Atovaquone pharmacokinetics - elimination

Answer 84

not metabolised
excretes slowly in faeces, little in urine
half life - 48-72hours

Question 85

what is the active site of atovaquone?

Answer 85

the ubiquinone structure which is a quinone base structure

Question 86

what does ubiquinone do?

Answer 86

shuttles electrons from dehydrogenase that form complex I and II of the oxidative phosphorylation pathway onto complex III (cytochrome b)

Question 87

Is there resistance to atovaquone?

Answer 87

resistance with atovaquone alone can easily arise by a point mutation in the gene encoding cytochrome b.

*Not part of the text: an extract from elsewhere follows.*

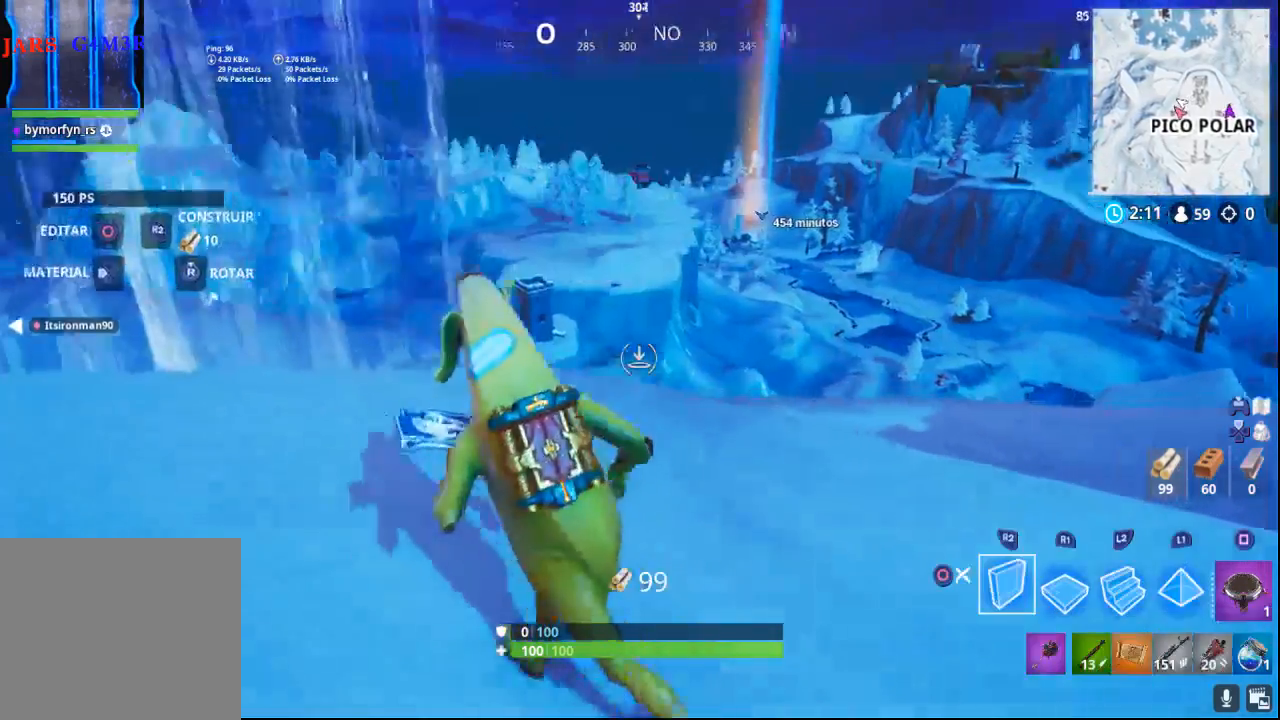
{"buttons": [], "left_stick": "up-left", "right_stick": "right", "events": [[83, "right_stick", "right"], [283, "L2", "down"], [283, "left_stick", "up-left"], [433, "L2", "up"]]}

Resistance is rare when using the Malarone combinational therapy. First failure reported in 2002

Question 88

Atovaquone targets what?

Answer 88

mitochondrial electron transport

Question 89

Which drug targets the apicoplast?

Answer 89

doxycycline

Question 90

What is doxycycline?

Answer 90

tetracycline antibiotic
it is a broad spectrum antibiotic
prophylaxis to prevent malaria

Question 91

which stage does doxycycline target?

Answer 91

active against the asexual cycle

Question 92

what are the side effects of doxycycline?

Answer 92

stomach upset and nausea

vaginal yeast infection

Question 93

Pharmacokinetics of doxycycline - absorption

Answer 93

oral

100-200mg/day for 7-14 days

Question 94

Pharmacokinetics of doxycycline - distribution

Answer 94

90% drug remains in plasma

cross placental barrier and pass into breast milk

Question 95

Pharmacokinetics of doxycycline - elimination

Answer 95

not metabolised
excreted in urine / faeces
half life 18hrs

Question 96

what is the mode of action of doxycycline?

Answer 96

target in apicoplast - non photosynthetic organelle related to plastids such as chloroplasts that evolved via secondary endosymbiosis

Question 97

The apicoplast is the bacterial ______ mechanism, doxycycline inhibits cell growth by inhibiting ________

Answer 97

translation

translation in the apicoplast

Question 98

How does doxycycline inhibit translation in the apicoplast?

Answer 98

Doxy blocks the acceptance site in the ribosome and so the charged tRNA cannot come in and bind effectively with the ribosome so the protein doesnt form

Question 99

What is the problem with doxy?

Answer 99

it prevents parasite growth (static agent) rather than killing (-cidal agents) and therefore the immune system is required to activate and wipe the parasite out

Question 100

Is there resistance to doxy?

Answer 100

no but matter of time.

3 mechanisms of resistance reported in bacteria - enzyme inactivation, efflux, and ribosomal protection

Question 101

Which part of the parasite do the artemisinins affect?

Answer 101

no idea!

Question 102

what is artemisinin?

Answer 102

from leaves of a plant that have been used by Chinese herbalists, the active compound was purified in 1972

Question 103

Artemisinin is made from a series of _______units that contain a ______bond

Answer 103

isoprene

peroxide

Question 104

Which stage is artemisinin active against?

Answer 104

asexual ring stage

Question 105

When is artemisinin used?

Answer 105

to treat multi drug resistant plasmodium strains

Question 106

Is there resistance to artemisinin?

Answer 106

documented in south wast asia.

The molecular marker for resistance is KELCH protein

Question 107

what are the 3 suggested mode of actions for artemisinin?

Answer 107

inhibition of food vacuole cysteine protease activity

damage parasites electron transport chain in the mitochondria to oxidative stress

irreversible inhibition with an ATP-ase that pumps Calcium from the cytoplasm into the ER

Question 108

What are the problems with Artemisinin?

Answer 108

problems with supply cannot grow enough plant material

semi-synthetic compounds developed

artemisinin use as a monotherapy explicitly discouraged by the WHO treatment failure because it has been used on the Thai Laos boarder and it should always be a part of a combinatorial therapy

Question 109

what has been suggested as the way forward with Artemisinin?

Answer 109

Artemisinin Combinational Therapies

Question 110

What is Artesunate and Amodiaquine?

Answer 110

ASAQ

Active against all forms of malaria and against all chloroquine resistant strain of Plasmodium falciparum

Question 111

What has ACT accomplished?

Answer 111

in a short period ACTs main treatment targeting malaria in africa.